The prosecution did not prove their case alone, but it was Murdaugh’s testimony that was the cause of his demise. While he did not give a full admission, Murdaugh admitted to lying to authorities. After video evidence confirmed Murdaugh’s voice in the background at the dog kennels, where his wife and son were found, he again admitted to lying to authorities.
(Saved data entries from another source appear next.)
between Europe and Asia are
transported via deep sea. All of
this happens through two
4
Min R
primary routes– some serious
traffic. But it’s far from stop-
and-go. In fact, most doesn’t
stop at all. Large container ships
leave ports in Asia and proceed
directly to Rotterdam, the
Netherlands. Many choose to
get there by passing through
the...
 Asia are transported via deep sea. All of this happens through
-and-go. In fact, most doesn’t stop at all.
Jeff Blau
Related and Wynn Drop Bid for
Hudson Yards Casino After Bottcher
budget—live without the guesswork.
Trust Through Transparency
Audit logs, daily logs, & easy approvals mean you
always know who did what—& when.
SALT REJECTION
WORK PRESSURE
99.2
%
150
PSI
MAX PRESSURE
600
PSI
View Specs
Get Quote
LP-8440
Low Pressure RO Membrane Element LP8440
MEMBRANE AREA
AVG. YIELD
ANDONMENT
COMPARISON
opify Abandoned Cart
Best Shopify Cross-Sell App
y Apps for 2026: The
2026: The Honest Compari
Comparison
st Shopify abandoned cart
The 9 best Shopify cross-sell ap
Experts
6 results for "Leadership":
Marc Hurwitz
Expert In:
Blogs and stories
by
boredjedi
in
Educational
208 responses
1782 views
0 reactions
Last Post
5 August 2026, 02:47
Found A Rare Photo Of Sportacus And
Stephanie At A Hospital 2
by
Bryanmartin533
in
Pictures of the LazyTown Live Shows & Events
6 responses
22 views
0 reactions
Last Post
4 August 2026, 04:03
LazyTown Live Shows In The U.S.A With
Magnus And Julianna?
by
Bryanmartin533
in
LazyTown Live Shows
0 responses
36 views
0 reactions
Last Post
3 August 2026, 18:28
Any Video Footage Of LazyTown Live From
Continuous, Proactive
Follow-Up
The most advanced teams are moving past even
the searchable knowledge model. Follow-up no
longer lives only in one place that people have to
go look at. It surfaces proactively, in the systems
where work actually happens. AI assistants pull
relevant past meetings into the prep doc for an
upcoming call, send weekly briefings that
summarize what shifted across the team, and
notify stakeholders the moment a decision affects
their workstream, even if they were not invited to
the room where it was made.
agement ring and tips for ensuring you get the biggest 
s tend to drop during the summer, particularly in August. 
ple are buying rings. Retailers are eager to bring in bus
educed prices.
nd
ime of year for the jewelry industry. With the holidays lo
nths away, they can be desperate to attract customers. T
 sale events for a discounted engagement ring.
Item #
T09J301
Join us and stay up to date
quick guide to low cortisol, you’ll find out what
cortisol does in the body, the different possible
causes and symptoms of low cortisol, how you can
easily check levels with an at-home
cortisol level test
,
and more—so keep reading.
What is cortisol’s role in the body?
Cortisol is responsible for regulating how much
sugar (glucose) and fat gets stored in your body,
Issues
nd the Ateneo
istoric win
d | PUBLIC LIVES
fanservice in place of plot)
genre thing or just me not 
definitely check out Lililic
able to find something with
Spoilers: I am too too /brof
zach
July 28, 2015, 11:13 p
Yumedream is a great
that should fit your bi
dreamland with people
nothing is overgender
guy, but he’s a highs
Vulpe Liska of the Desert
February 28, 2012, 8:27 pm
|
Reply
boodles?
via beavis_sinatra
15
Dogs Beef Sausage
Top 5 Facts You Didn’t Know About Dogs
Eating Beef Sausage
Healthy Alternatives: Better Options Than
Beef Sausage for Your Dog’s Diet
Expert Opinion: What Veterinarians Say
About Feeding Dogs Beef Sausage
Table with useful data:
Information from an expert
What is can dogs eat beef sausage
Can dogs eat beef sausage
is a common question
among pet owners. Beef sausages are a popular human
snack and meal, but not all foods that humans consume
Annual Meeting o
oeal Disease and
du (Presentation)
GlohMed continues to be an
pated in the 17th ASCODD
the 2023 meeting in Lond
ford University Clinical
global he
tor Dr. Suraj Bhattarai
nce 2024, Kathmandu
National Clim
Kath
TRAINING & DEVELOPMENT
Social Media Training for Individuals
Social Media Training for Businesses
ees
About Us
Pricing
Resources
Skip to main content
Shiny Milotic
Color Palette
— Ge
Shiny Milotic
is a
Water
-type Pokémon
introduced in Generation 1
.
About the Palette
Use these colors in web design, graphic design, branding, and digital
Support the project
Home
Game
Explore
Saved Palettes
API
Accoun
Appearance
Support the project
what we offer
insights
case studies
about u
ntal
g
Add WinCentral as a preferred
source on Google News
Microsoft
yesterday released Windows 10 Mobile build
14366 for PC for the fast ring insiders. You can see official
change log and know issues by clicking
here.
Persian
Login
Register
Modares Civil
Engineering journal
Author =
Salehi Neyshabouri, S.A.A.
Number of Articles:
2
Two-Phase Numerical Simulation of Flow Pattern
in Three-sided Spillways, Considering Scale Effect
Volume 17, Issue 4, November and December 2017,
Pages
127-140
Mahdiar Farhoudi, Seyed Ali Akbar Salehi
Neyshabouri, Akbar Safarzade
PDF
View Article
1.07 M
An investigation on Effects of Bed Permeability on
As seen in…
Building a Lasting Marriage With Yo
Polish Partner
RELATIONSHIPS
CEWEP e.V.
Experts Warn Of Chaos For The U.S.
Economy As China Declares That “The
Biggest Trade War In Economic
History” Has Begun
He painted himself as a caring father who demonstrated a history of opiate addiction, which caused him to steal money from his former law firm, rack up personal debt, and even drain his family’s bank accounts.

But for Murdaugh’s testimony, the state could not have confirmed many details he admitted to in trial.

The Defense of Alex Murdaugh

The Fifth Amendment of the United States Constitution reads in part: “no personal shall…be compelled in any criminal case to be a witness against himself…without due process of law”. In other words, every defendant in a criminal trial is entitled to the right to remain silent. This right extends to the privilege that no defendant must take a stand in their defense. Unfortunately, Alex Murdaugh chose to depart from this right and speak on his behalf, despite the advice of his prestigious defense team.

Defense attorney Jim Griffin presented strong evidence against law enforcement. He asserted there was an indication that evidence had been fabricated because the officers were already biased against Murdaugh. The South Carolina Law Enforcement Division, or SLED, took DNA evidence of Murdaugh’s clothes but none from either victim. There was an indication of high-velocity blood splatter on Murdaugh’s tee shirt, but SLED refused to investigate. In the trial, the state embraced the theory that Murdaugh had quickly washed himself off with a hose. In addition, no tests were performed on the hair found under his wife’s fingernails. Above all, the video confirming Murdaugh’s location would lead the jury to believe the murders were committed within four minutes.

Murdaugh also had no history of violence against his wife or son, and there was no testimony that their relationships had been stressed.